- **What to do**: With no words added or dropped, transcribe the listing that follows.

******

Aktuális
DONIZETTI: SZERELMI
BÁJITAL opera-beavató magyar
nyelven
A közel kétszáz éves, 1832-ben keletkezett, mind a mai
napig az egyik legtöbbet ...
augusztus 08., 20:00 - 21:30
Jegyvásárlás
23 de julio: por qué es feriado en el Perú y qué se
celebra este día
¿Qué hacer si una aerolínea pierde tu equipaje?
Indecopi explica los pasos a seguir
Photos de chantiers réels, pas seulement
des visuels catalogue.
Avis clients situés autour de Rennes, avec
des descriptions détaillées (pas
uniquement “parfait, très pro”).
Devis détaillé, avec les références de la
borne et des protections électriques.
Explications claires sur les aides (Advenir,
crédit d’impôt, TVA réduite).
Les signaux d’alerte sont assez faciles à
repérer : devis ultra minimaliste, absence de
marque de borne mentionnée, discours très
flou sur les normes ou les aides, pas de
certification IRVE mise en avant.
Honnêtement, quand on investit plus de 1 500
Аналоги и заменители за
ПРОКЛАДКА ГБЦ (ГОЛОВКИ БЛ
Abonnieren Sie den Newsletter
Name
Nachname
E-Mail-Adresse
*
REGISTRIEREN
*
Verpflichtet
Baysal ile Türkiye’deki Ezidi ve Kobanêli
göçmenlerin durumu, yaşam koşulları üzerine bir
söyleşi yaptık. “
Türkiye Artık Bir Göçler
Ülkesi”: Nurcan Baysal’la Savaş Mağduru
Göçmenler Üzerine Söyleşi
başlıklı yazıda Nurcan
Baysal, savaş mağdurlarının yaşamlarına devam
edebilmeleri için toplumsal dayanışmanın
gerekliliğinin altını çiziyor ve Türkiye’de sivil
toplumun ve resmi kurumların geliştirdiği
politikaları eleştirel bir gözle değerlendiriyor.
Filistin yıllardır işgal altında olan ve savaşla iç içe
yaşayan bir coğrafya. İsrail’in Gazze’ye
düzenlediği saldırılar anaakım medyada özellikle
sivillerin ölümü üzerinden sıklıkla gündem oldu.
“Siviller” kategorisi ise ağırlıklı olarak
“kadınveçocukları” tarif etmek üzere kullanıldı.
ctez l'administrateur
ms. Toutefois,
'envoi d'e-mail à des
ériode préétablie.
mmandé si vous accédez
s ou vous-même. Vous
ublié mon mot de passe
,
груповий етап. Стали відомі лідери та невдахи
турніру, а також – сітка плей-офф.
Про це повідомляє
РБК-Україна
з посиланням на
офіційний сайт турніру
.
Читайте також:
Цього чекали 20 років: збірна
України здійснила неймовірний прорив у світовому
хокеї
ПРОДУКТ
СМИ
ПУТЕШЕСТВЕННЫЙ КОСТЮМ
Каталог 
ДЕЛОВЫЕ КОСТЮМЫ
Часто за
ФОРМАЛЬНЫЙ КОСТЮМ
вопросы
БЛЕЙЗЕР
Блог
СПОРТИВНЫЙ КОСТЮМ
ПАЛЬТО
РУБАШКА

******

- **Solution to the exercise**:
Aktuális
DONIZETTI: SZERELMI
BÁJITAL opera-beavató magyar
nyelven
A közel kétszáz éves, 1832-ben keletkezett, mind a mai
napig az egyik legtöbbet ...
augusztus 08., 20:00 - 21:30
Jegyvásárlás
23 de julio: por qué es feriado en el Perú y qué se
celebra este día
¿Qué hacer si una aerolínea pierde tu equipaje?
Indecopi explica los pasos a seguir
Photos de chantiers réels, pas seulement
des visuels catalogue.
Avis clients situés autour de Rennes, avec
des descriptions détaillées (pas
uniquement “parfait, très pro”).
Devis détaillé, avec les références de la
borne et des protections électriques.
Explications claires sur les aides (Advenir,
crédit d’impôt, TVA réduite).
Les signaux d’alerte sont assez faciles à
repérer : devis ultra minimaliste, absence de
marque de borne mentionnée, discours très
flou sur les normes ou les aides, pas de
certification IRVE mise en avant.
Honnêtement, quand on investit plus de 1 500
Аналоги и заменители за
ПРОКЛАДКА ГБЦ (ГОЛОВКИ БЛ
Abonnieren Sie den Newsletter
Name
Nachname
E-Mail-Adresse
*
REGISTRIEREN
*
Verpflichtet
Baysal ile Türkiye’deki Ezidi ve Kobanêli
göçmenlerin durumu, yaşam koşulları üzerine bir
söyleşi yaptık. “
Türkiye Artık Bir Göçler
Ülkesi”: Nurcan Baysal’la Savaş Mağduru
Göçmenler Üzerine Söyleşi
başlıklı yazıda Nurcan
Baysal, savaş mağdurlarının yaşamlarına devam
edebilmeleri için toplumsal dayanışmanın
gerekliliğinin altını çiziyor ve Türkiye’de sivil
toplumun ve resmi kurumların geliştirdiği
politikaları eleştirel bir gözle değerlendiriyor.
Filistin yıllardır işgal altında olan ve savaşla iç içe
yaşayan bir coğrafya. İsrail’in Gazze’ye
düzenlediği saldırılar anaakım medyada özellikle
sivillerin ölümü üzerinden sıklıkla gündem oldu.
“Siviller” kategorisi ise ağırlıklı olarak
“kadınveçocukları” tarif etmek üzere kullanıldı.
ctez l'administrateur
ms. Toutefois,
'envoi d'e-mail à des
ériode préétablie.
mmandé si vous accédez
s ou vous-même. Vous
ublié mon mot de passe
,
груповий етап. Стали відомі лідери та невдахи
турніру, а також – сітка плей-офф.
Про це повідомляє
РБК-Україна
з посиланням на
офіційний сайт турніру
.
Читайте також:
Цього чекали 20 років: збірна
України здійснила неймовірний прорив у світовому
хокеї
ПРОДУКТ
СМИ
ПУТЕШЕСТВЕННЫЙ КОСТЮМ
Каталог 
ДЕЛОВЫЕ КОСТЮМЫ
Часто за
ФОРМАЛЬНЫЙ КОСТЮМ
вопросы
БЛЕЙЗЕР
Блог
СПОРТИВНЫЙ КОСТЮМ
ПАЛЬТО
РУБАШКА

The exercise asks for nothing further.